What is needed
Write out the listing below character for character, though without its pictures.

Extracted entries
====================

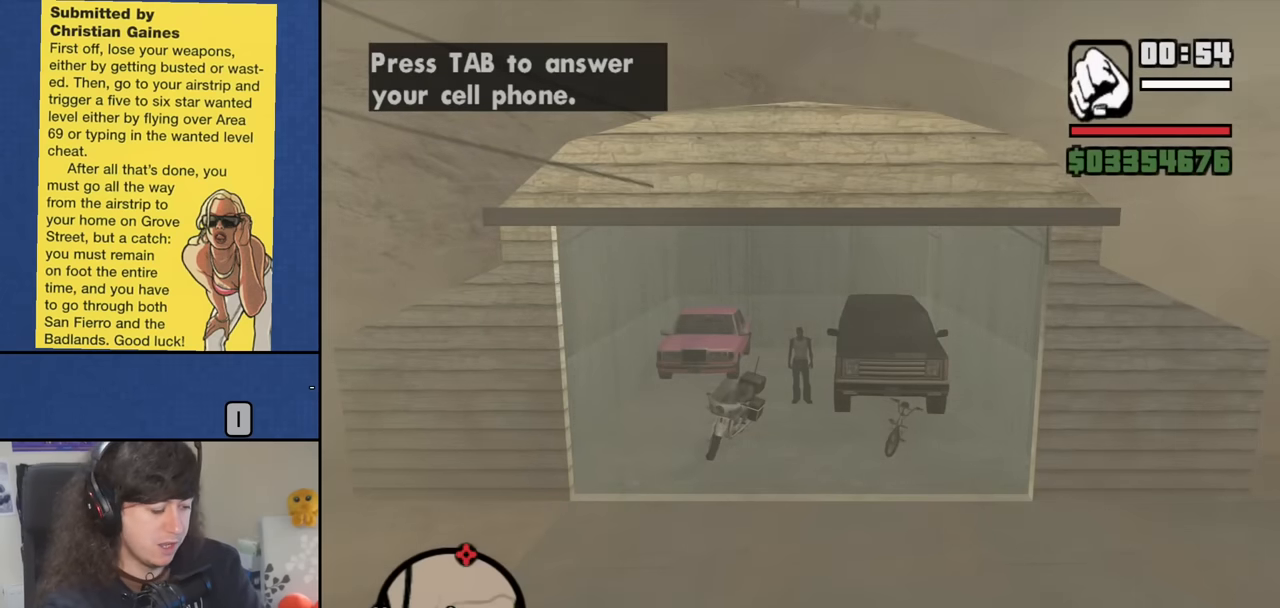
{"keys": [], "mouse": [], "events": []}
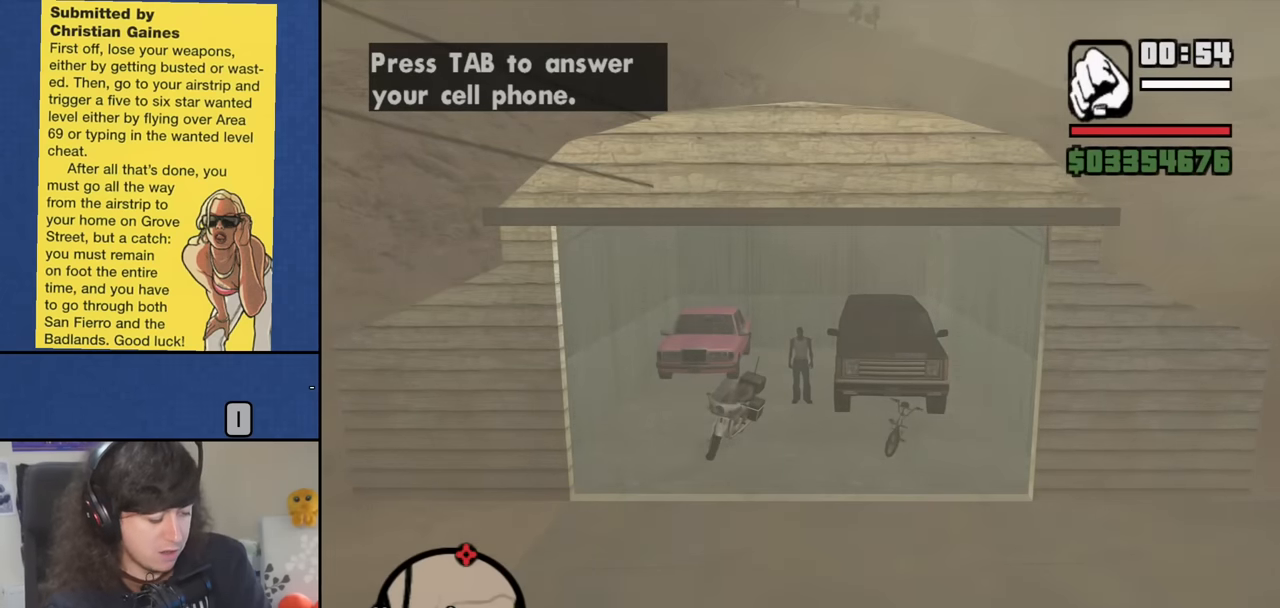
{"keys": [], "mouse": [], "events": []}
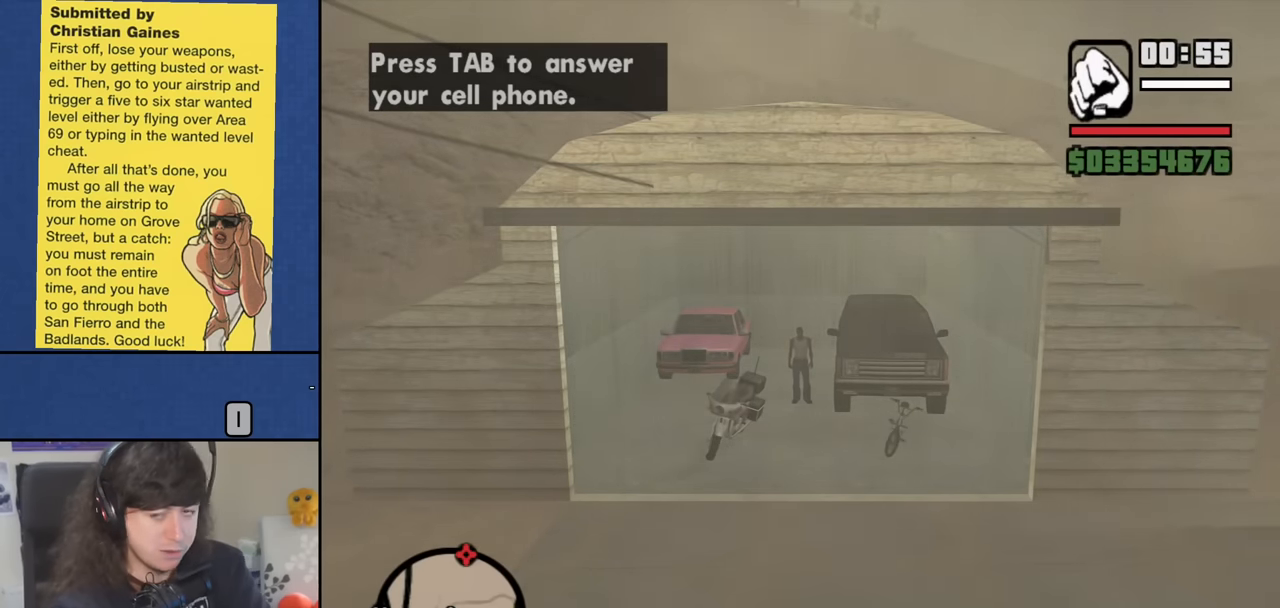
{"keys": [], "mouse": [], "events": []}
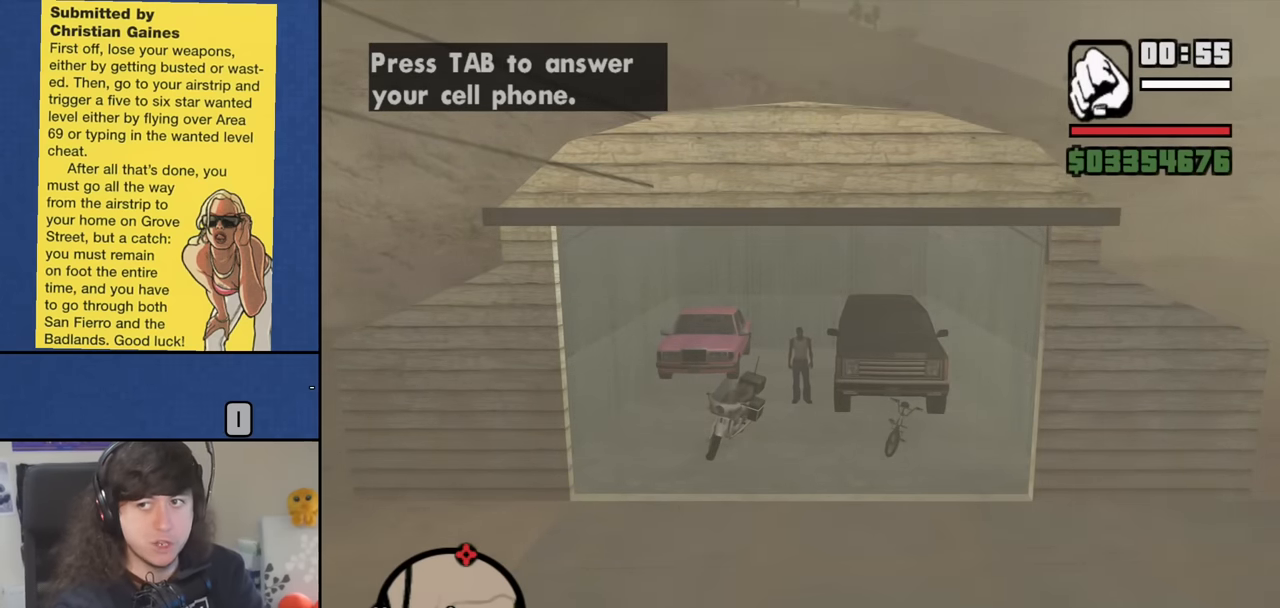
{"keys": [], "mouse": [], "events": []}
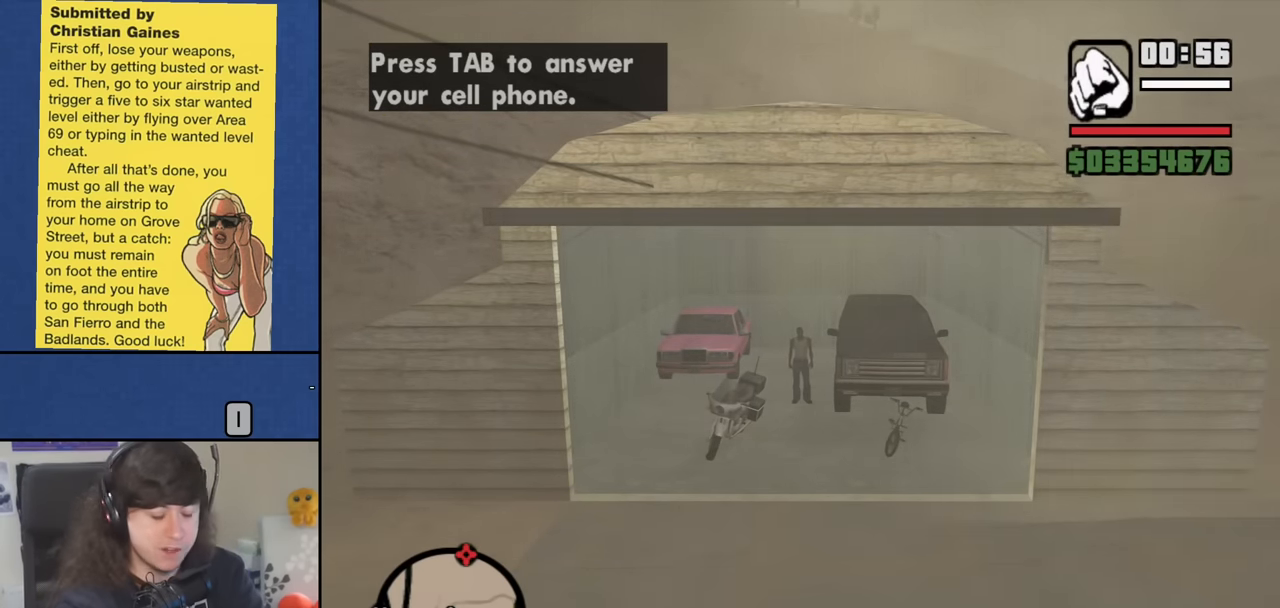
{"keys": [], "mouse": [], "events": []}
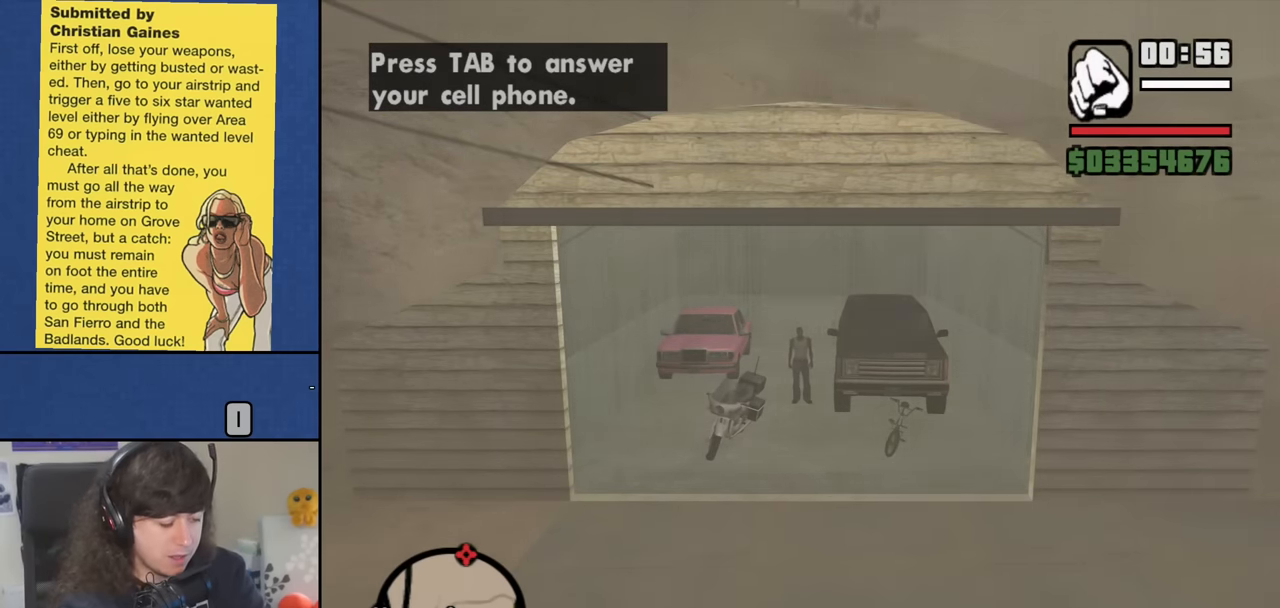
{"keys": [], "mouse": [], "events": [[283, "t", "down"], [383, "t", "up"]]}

====================

Answer section
{"keys": [], "mouse": [], "events": []}
{"keys": [], "mouse": [], "events": []}
{"keys": [], "mouse": [], "events": []}
{"keys": [], "mouse": [], "events": []}
{"keys": [], "mouse": [], "events": []}
{"keys": [], "mouse": [], "events": [[283, "t", "down"], [383, "t", "up"]]}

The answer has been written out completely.